Extinct genus of salamanders

Pangerpeton is an extinct genus of salamanders. Its monotypic species is Pangerpeton sinensis.

Pangerpeton is a metamorphosed, primitive salamander from the Late Jurassic Daohugou fossil bed near Wubaiding Village of Lingyuan City, Liaoning Province, China. It is part of the Yanliao Biota.

Yuan Wang and Susan E. Evans (2006) named this new taxon with a phylogenetic analysis of caudates at familial level including fossil taxa, such as Marmorerpeton, Karaurus, Jeholotriton, Chunerpeton, Liaoxitriton, Iridotriton, and Valdotriton. The analysis placed Pangerpeton as a sister taxon to Jeholotriton from the equivalent fossil bed, and the two are close to the base of crown−group Urodela either just outside it or just within.
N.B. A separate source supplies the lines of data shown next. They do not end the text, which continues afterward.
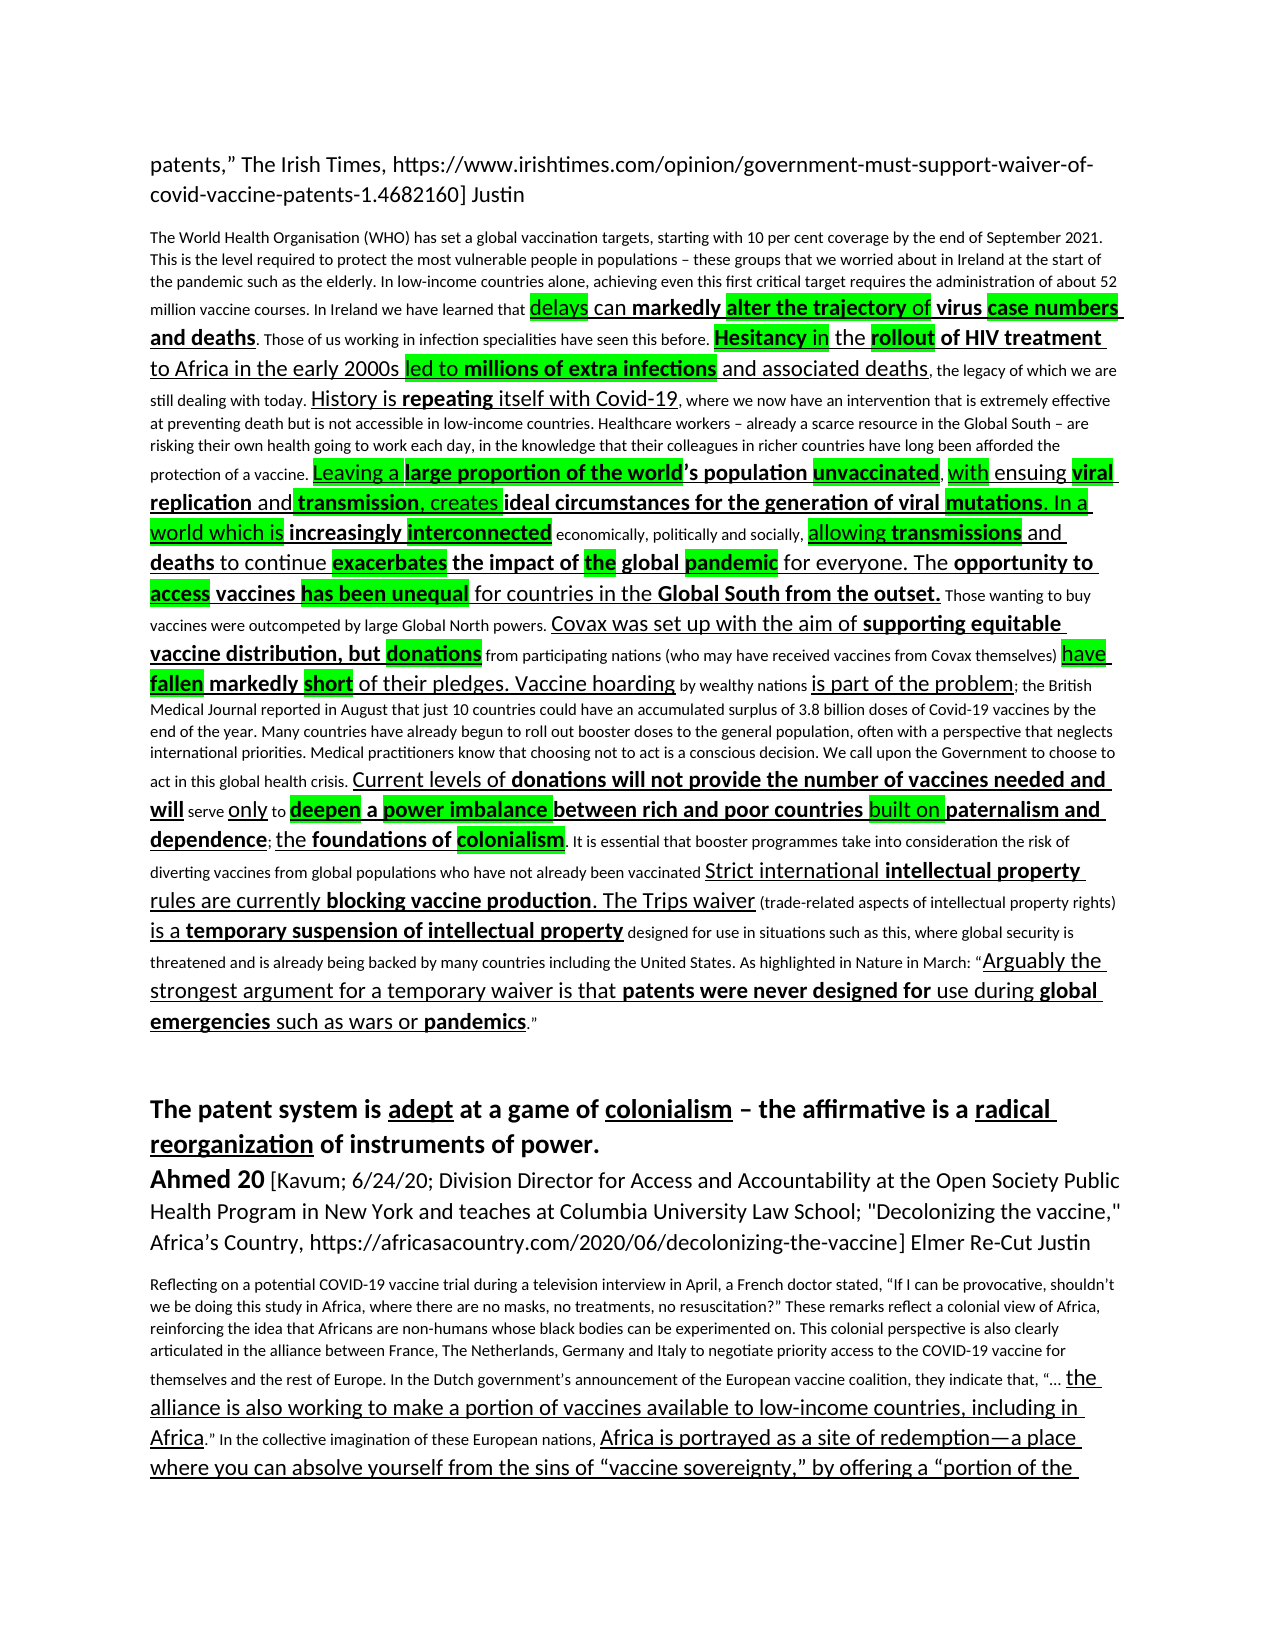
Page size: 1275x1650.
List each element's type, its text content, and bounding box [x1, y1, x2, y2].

subtitle The patent system is adept at a game of colonialism – the affirmative is a radical reorganization of instruments of power. [150, 1092, 1125, 1160]
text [150, 1274, 1125, 1481]
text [150, 150, 1125, 208]
text Ahmed 20 [Kavum; 6/24/20; Division Director for Access and Accountability at the Open Society Public Health Program in New York and teaches at Columbia University Law School; "Decolonizing the vaccine," Africa’s Country, https://africasacountry.com/2020/06/decolonizing-the-vaccine] Elmer Re-Cut Justin [150, 1162, 1125, 1256]
text The World Health Organisation (WHO) has set a global vaccination targets, starting with 10 per cent coverage by the end of September 2021. This is the level required to protect the most vulnerable people in populations – these groups that we worried about in Ireland at the start of the pandemic such as the elderly. In low-income countries alone, achieving even this first critical target requires the administration of about 52 million vaccine courses. In Ireland we have learned that delays can markedly alter the trajectory of virus case numbers and deaths. Those of us working in infection specialities have seen this before. Hesitancy in the rollout of HIV treatment to Africa in the early 2000s led to millions of extra infections and associated deaths, the legacy of which we are still dealing with today. History is repeating itself with Covid-19, where we now have an intervention that is extremely effective at preventing death but is not accessible in low-income countries. Healthcare workers – already a scarce resource in the Global South – are risking their own health going to work each day, in the knowledge that their colleagues in richer countries have long been afforded the protection of a vaccine. Leaving a large proportion of the world’s population unvaccinated, with ensuing viral replication and transmission, creates ideal circumstances for the generation of viral mutations. In a world which is increasingly interconnected economically, politically and socially, allowing transmissions and deaths to continue exacerbates the impact of the global pandemic for everyone. The opportunity to access vaccines has been unequal for countries in the Global South from the outset. Those wanting to buy vaccines were outcompeted by large Global North powers. Covax was set up with the aim of supporting equitable vaccine distribution, but donations from participating nations (who may have received vaccines from Covax themselves) have fallen markedly short of their pledges. Vaccine hoarding by wealthy nations is part of the problem; the British Medical Journal reported in August that just 10 countries could have an accumulated surplus of 3.8 billion doses of Covid-19 vaccines by the end of the year. Many countries have already begun to roll out booster doses to the general population, often with a perspective that neglects international priorities. Medical practitioners know that choosing not to act is a conscious decision. We call upon the Government to choose to act in this global health crisis. Current levels of donations will not provide the number of vaccines needed and will serve only to deepen a power imbalance between rich and poor countries built on paternalism and dependence; the foundations of colonialism. It is essential that booster programmes take into consideration the risk of diverting vaccines from global populations who have not already been vaccinated Strict international intellectual property rules are currently blocking vaccine production. The Trips waiver (trade-related aspects of intellectual property rights) is a temporary suspension of intellectual property designed for use in situations such as this, where global security is threatened and is already being backed by many countries including the United States. As highlighted in Nature in March: “Arguably the strongest argument for a temporary waiver is that patents were never designed for use during global emergencies such as wars or pandemics.” [150, 227, 1125, 1035]
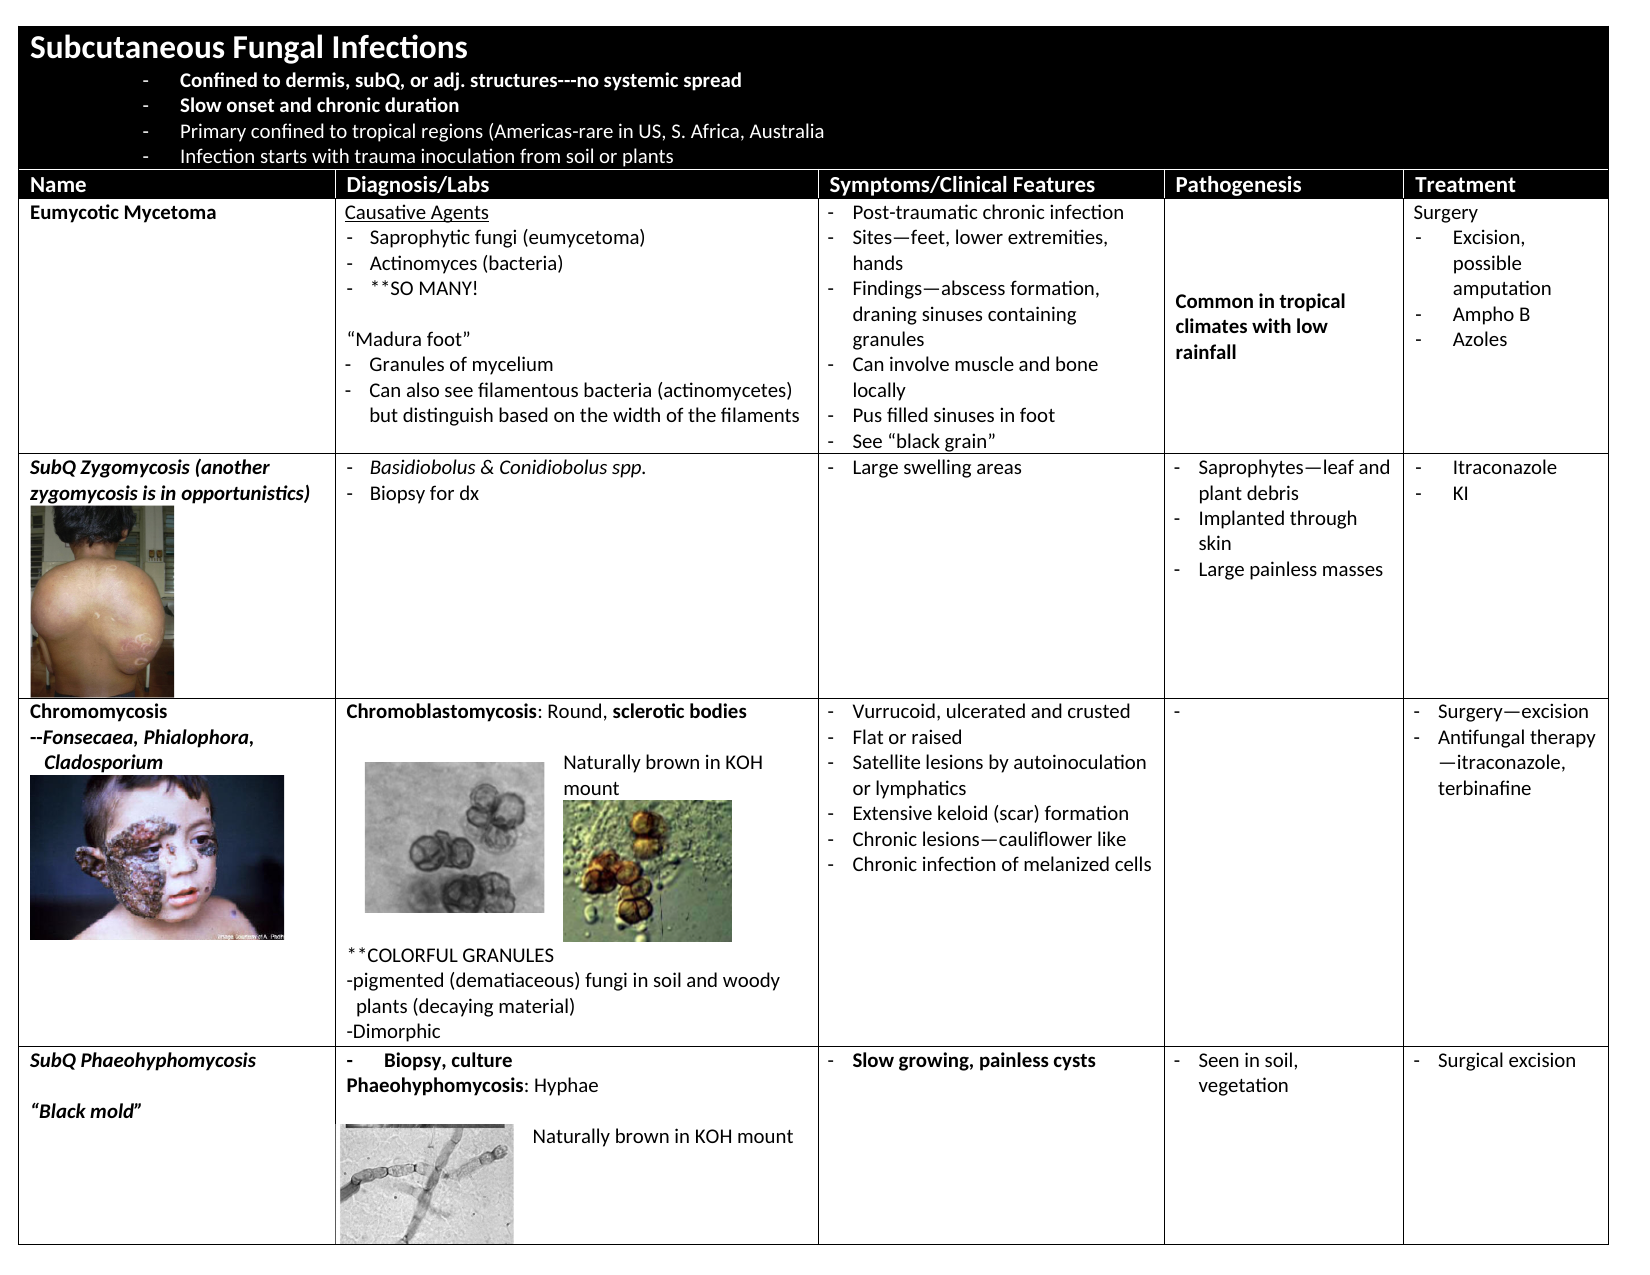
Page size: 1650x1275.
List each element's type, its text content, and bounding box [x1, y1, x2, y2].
In 2022 a more comprehensive phylogenetic analysis, that included additional outgroups such as frogs and Triassurus, recovered Pangerpeton sinensis as a stem-group caudatan, just outside the crown group of modern salamanders.

This Jurassic amphibian is characterized by its short trunk (only 14 presacrals) and short and wide head, giving a fat body shape, from which the genus name was derived ("Pang" means fat in Chinese).